Guía de seis pasos para seguir la dieta mediterránea
Pasar a una dieta más saludable es más fácil de lo que crees. Aquí tienes seis pasos para empezar.
El veredicto está claro desde hace tiempo: la dieta mediterránea (MedDiet) ofrece unos beneficios para la salud impresionantes que todos necesitamos. Mientras que algunas dietas se asocian con privaciones y sacrificios, la MedDiet es muy variada y sabrosa, ventajas que la hacen sostenible a lo largo de toda la vida. Aquí tienes una guía sencilla que te ayudará a pasar de la típica dieta estadounidense a este estilo de vida sumamente saludable.
1. Cambia las grasas poco saludables por grasas saludables

Lo importante no es tanto la cantidad como la calidad de la grasa en la dieta. La mayoría de los aceites vegetales y margarinas del mercado están muy procesados. Pueden contener ácido linoleico, una grasa que provoca inflamación. Cambia estos productos por fuentes de grasas saludables de la dieta mediterránea, como los aguacates, los frutos secos, el aceite de oliva y el pescado azul.
2. Sustituya la carne roja por alimentos vegetales

Una comida típica estadounidense da protagonismo a la carne y relega las verduras a la categoría de guarnición. Puedes pasar a la dieta mediterránea haciendo que las verduras, los cereales, las legumbres y la fruta sean el centro de la comida.
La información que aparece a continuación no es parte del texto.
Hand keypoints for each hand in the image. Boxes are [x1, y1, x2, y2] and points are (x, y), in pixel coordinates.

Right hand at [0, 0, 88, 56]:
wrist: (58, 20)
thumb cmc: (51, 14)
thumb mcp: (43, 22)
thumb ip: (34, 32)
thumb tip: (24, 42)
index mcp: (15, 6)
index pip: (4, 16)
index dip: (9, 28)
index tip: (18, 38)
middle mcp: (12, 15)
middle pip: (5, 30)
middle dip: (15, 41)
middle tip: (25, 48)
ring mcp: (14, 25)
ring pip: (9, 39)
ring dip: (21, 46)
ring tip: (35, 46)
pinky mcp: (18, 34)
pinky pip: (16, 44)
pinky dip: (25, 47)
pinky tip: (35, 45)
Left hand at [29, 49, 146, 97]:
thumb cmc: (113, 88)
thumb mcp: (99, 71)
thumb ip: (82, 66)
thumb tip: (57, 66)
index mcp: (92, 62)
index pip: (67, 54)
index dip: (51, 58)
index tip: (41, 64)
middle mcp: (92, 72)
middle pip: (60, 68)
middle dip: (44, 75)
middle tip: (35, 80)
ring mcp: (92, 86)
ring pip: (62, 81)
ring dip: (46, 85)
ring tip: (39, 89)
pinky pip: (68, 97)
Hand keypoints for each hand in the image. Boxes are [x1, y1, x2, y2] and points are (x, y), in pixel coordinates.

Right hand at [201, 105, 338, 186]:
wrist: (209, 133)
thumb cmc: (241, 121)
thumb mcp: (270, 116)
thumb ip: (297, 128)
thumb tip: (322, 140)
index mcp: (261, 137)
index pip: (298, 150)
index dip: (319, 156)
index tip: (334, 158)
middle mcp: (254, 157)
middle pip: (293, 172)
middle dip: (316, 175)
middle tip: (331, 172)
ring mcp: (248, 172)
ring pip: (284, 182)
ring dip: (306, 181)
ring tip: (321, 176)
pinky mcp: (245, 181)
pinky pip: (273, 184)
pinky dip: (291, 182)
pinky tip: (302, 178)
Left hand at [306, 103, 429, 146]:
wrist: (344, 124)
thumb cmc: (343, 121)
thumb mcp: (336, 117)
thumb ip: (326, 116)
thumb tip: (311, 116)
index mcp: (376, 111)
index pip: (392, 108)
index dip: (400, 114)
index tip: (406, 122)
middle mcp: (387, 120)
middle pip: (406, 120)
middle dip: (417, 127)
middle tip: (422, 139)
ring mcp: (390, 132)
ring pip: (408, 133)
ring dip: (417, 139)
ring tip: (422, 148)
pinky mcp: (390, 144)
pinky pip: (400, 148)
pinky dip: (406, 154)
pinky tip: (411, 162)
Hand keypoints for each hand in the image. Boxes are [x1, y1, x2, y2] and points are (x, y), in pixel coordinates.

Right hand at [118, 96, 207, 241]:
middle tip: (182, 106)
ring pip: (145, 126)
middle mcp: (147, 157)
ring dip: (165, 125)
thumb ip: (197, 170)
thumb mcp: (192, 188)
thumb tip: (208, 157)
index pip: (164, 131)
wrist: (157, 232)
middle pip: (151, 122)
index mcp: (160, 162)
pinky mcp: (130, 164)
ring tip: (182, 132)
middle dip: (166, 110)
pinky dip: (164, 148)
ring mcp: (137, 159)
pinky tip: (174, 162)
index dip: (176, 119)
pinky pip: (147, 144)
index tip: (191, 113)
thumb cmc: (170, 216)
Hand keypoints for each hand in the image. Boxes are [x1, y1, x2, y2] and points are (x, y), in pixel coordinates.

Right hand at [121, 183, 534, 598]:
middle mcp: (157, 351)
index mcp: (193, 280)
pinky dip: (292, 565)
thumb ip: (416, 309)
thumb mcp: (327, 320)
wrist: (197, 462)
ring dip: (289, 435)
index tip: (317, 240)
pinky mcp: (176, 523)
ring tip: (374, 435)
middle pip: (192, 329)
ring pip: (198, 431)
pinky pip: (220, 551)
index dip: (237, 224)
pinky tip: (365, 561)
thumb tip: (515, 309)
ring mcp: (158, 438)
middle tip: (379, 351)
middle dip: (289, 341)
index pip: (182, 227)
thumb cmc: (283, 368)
El plan también incluye cantidades moderadas de aves de corral, además de pescado rico en ácidos grasos omega-3, como el salmón y el atún. Reserva la carne roja para un capricho ocasional.
3. Cambia los cereales refinados por cereales integrales

El pan blanco, la pasta blanca y el arroz blanco carecen prácticamente de valor nutricional. Son productos altamente procesados a los que se les ha eliminado la fibra, las proteínas, los minerales y las vitaminas del grupo B que hacen que los cereales sean tan saludables. En lugar de estos alimentos, consume pan y pasta 100 % integrales, junto con arroz integral. Adopta la costumbre mediterránea de incluir cereales ancestrales en la dieta, como la quinoa, el bulgur, el amaranto y el trigo sarraceno.
4. Opta por la fruta en lugar del postre

La mayoría de los postres están repletos de azúcar, cereales refinados y grasas poco saludables, componentes alimenticios relacionados con diversas enfermedades. En lugar de estos platos, consume fruta fresca, rica en fibra, enzimas y una gran cantidad de fitonutrientes que favorecen el bienestar.
5. Cambia los lácteos poco saludables por lácteos saludables

La dieta mediterránea incluye cantidades moderadas de productos lácteos, pero hay que elegir con cuidado. Consume queso natural en lugar de queso procesado. Elige variedades naturales de yogur griego y yogur normal en lugar de aquellos que contienen fruta, azúcar añadido y otros ingredientes poco saludables. El yogur es un alimento muy saludable, ya que contiene probióticos, que son bacterias beneficiosas que nutren el intestino.
6. Cambia las comidas apresuradas por comidas tranquilas
Se dice que la dieta mediterránea es un estilo de vida más que un simple plan de alimentación. En lugar de comer con prisas, saborea la comida. Comer despacio te permite ser consciente de las señales de saciedad y evita que consumas más de lo necesario. Además, compartir la cena alrededor de una mesa con familiares o amigos fomenta la comunicación y estrecha los lazos.